Jak szacuje WHO, w Europie zaburzenia psychiczne i behawioralne znajdują się na czwartym miejscu wśród najpoważniejszych chorób dotykających mieszkańców regionu. Przed nimi są tylko choroby układu krążenia, nowotwory oraz urazy. W naszym kraju dane, dotyczące zachorowania na choroby psychiczne, pochodzą z rejestrów prowadzonych przez Ministerstwo Zdrowia i opierają się na zestawieniach przekazywanych przez NFZ. Są to więc, siłą rzeczy, tylko informacje dotyczące liczby chorych, którzy zostali objęci pomocą psychiatryczną, nie pokazują jednak stopnia rozpowszechnienia chorób psychicznych w populacji, omijają bowiem tych, którzy po pomoc się nie zgłosili.
Najnowsze statystyki GUS, agregujące dane na temat stanu zdrowia Polaków, obejmują 2016 rok. W tym okresie, w poradniach dla osób z zaburzeniami psychicznymi i uzależnieniami, leczyło się ponad 4 proc. wszystkich Polaków, co oznacza ponad 1,6 mln osób i wykazuje niewielki wzrost w stosunku do poprzedniego roku.

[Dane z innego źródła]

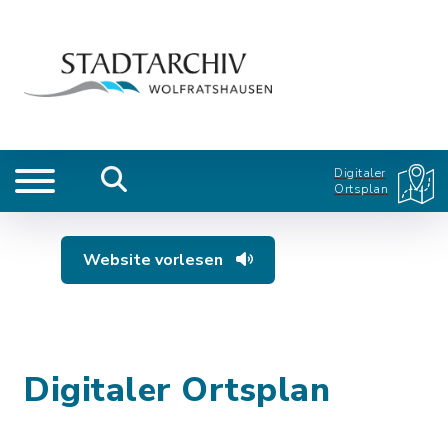
Digitaler
Ortsplan
Website vorlesen
Digitaler Ortsplan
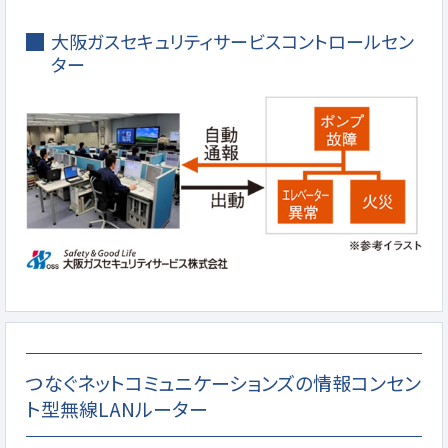
大阪ガスセキュリティサービスコントロールセン
ター
つなぐネットコミュニケーションズの情報コンセン
ト型無線LANルーター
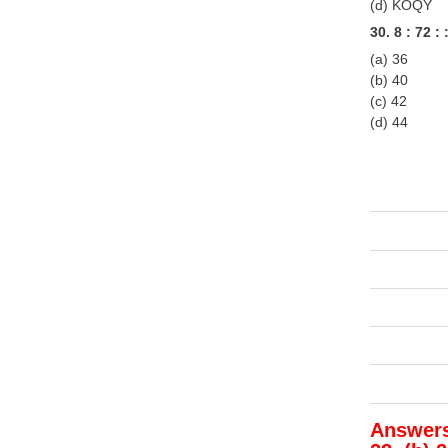
(d) KOQY
30. 8 : 72 : 
(a) 36
(b) 40
(c) 42
(d) 44
Answers K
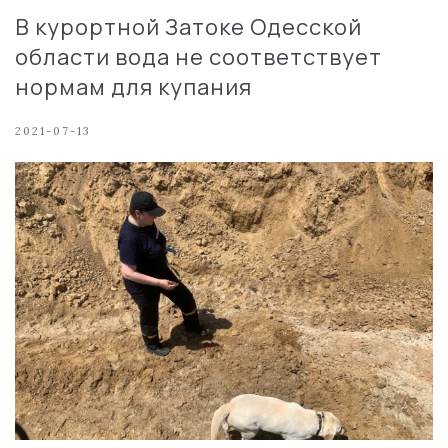
В курортной Затоке Одесской
области вода не соответствует
нормам для купания
2021-07-13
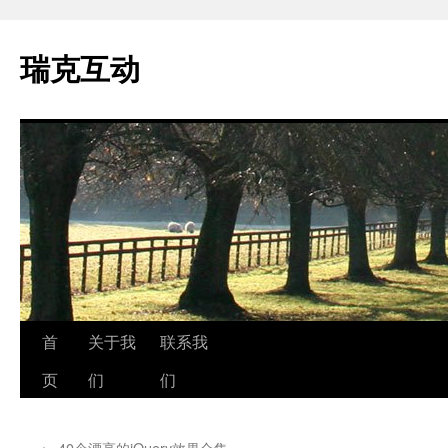
瑞克互动
跳
首
关于我
联系我
至
页
们
们
正
←
40个漂亮的jQuery效果合集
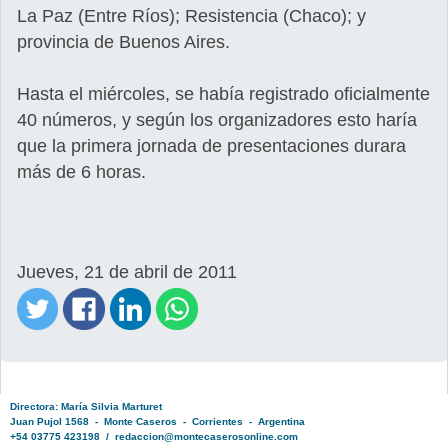
La Paz (Entre Ríos); Resistencia (Chaco); y
provincia de Buenos Aires.
Hasta el miércoles, se había registrado oficialmente
40 números, y según los organizadores esto haría
que la primera jornada de presentaciones durara
más de 6 horas.
Jueves, 21 de abril de 2011
Directora: María Silvia Marturet
Juan Pujol 1568 - Monte Caseros - Corrientes - Argentina
+54 03775 423198 / redaccion@montecaserosonline.com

W tej grupie najwięcej, bo prawie 1,4 mln osób, potrzebowało pomocy z powodu występujących zaburzeń psychicznych lub zaburzeń zachowania, a pozostałe leczyły się z uzależnień od alkoholu lub innych substancji psychoaktywnych. Wśród zaburzeń psychicznych najczęściej diagnozowano nerwice oraz zaburzenia nastroju.

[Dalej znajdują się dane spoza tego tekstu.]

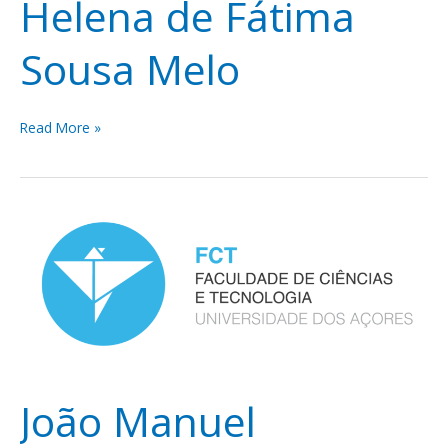
Helena de Fátima
Sousa Melo
Read More »
João
Manuel
Gonçalves
Cabral
João Manuel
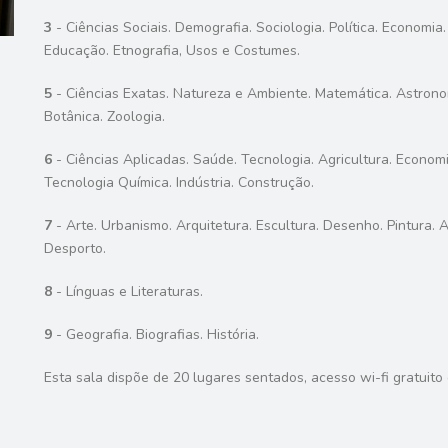
3
- Ciências Sociais. Demografia. Sociologia. Política. Economia.
Educação. Etnografia, Usos e Costumes.
5
- Ciências Exatas. Natureza e Ambiente. Matemática. Astronomi
Botânica. Zoologia.
6
- Ciências Aplicadas. Saúde. Tecnologia. Agricultura. Econo
Tecnologia Química. Indústria. Construção.
7
- Arte. Urbanismo. Arquitetura. Escultura. Desenho. Pintura. A
Desporto.
8
- Línguas e Literaturas.
9
- Geografia. Biografias. História.
Esta sala dispõe de 20 lugares sentados, acesso wi-fi gratuito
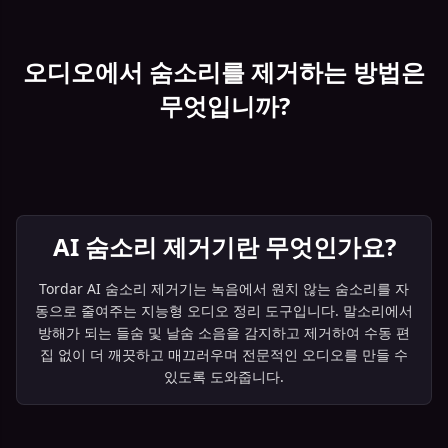
오디오에서 숨소리를 제거하는 방법은
무엇입니까?
AI 숨소리 제거기란 무엇인가요?
Tordar AI 숨소리 제거기는 녹음에서 원치 않는 숨소리를 자
동으로 줄여주는 지능형 오디오 정리 도구입니다. 말소리에서
방해가 되는 들숨 및 날숨 소음을 감지하고 제거하여 수동 편
집 없이 더 깨끗하고 매끄러우며 전문적인 오디오를 만들 수
있도록 도와줍니다.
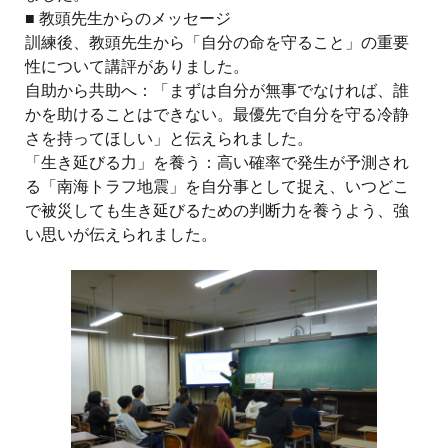
■ 教頭先生からのメッセージ
訓練後、教頭先生から「自分の命を守ること」の重要
性について講評がありました。
自助から共助へ：「まずは自分が無事でなければ、誰
かを助けることはできない。最優先で自分を守る冷静
さを持ってほしい」と伝えられました。
「生き延びる力」を養う：高い確率で発生が予測され
る「南海トラフ地震」を自分事として捉え、いつどこ
で被災しても生き延びるための判断力を養うよう、強
い思いが伝えられました。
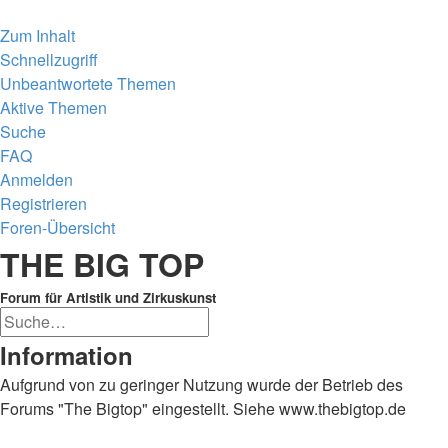
Zum Inhalt
Schnellzugriff
Unbeantwortete Themen
Aktive Themen
Suche
FAQ
Anmelden
Registrieren
Foren-Übersicht
Suche
THE BIG TOP
Forum für Artistik und Zirkuskunst
Erweiterte
Suche
Suche
Information
Aufgrund von zu geringer Nutzung wurde der Betrieb des
Forums "The Bigtop" eingestellt. Siehe www.thebigtop.de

Porównując te dane z rokiem poprzednim można powiedzieć, że w 2016 roku wzrosła znacząco liczba pacjentów w ambulatoriach, u których zdiagnozowano zaburzenia nerwicowe (o 24 tys. osób więcej). Nieznacznie więcej osób leczonych było z powodu schizofrenii – o prawie 2 tys. pacjentów więcej niż przed rokiem. Mniej natomiast było osób z pozostałymi zaburzeniami psychicznymi. Spadła również liczba pacjentów leczonych z powodu nadużywania alkoholu oraz zażywania środków psychoaktywnych.
Kilka lat temu, w celu oszacowania rozpowszechnienia zaburzeń psychicznych w Polsce, przeprowadzono badania epidemiologiczne EZOP (Epidemiologia Zaburzeń Psychiatrycznych i Dostępność Psychiatrycznej Opieki Zdrowotnej), które prowadził Instytut Psychiatrii i Neurologii, NIZP-PZH oraz Akademia Medyczna we Wrocławiu. Badanie przeprowadzono na losowej próbie 10 tys. osób w wieku 18-64 lata.
Wyniki pokazały, że zaburzenia psychiczne stały się w naszym kraju dużym problemem - dotykają, przynajmniej raz w życiu, co czwartego Polaka, czyli prawie 6 mln osób. Około 3 mln osób ma problemy z alkoholem, z czego ponad 600 tysięcy można uznać za uzależnionych. 2,5 mln osób przyznawało się do zaburzeń lękowych, a prawie milion miało któreś zaburzeń afektywnych, takich jak depresja, dystymia lub mania.
Dzięki badaniom EZOP można było także oszacować liczbę osób, których dotykają różne objawy niedyspozycji psychicznej. Do najczęstszych zaburzeń należały uzależnienia, a następne w kolejności były zaburzenia nerwicowe, w tym fobie specyficzne i fobie społeczne: dotyczyły prawie 2,5 mln osób. Zaburzenia nastroju, takie jak depresja, dystymia czy mania dotykają około 1 miliona osób, podobnie tzw. impulsywne zaburzenia zachowania.
Raport pozwalał także na ocenę ogólnej kondycji psychicznej Polaków. Szukano nie tyle pełnych objawów choroby, co jej symptomów lub zaburzeń, które obniżają jakość życia, chociaż nie są jeszcze chorobą. I tak, stwierdzono, że 20-30 proc. populacji skarży się na: obniżenie nastroju i aktywności, swoiste objawy unikania, przewlekły lęk, drażliwość. Kilkanaście procent ma lęki napadowe i społeczne, napady złości i różne rodzaje fobii, takie jak agorafobia, hipomania, trudności w koncentracji połączone z nadpobudliwością.
Wielkim problemem jest także stale rosnący wskaźnik samobójstw w naszym kraju. Wg danych Komendy Głównej Policji w 2014 roku liczba zgonów spowodowanych samobójstwem wyniosła 6165, przy czym odnotowano 10 207 prób samobójczych. Dziesięć tak wcześniej, w 2014 roku roku, śmiercią samobójczą zmarły 4893 osoby.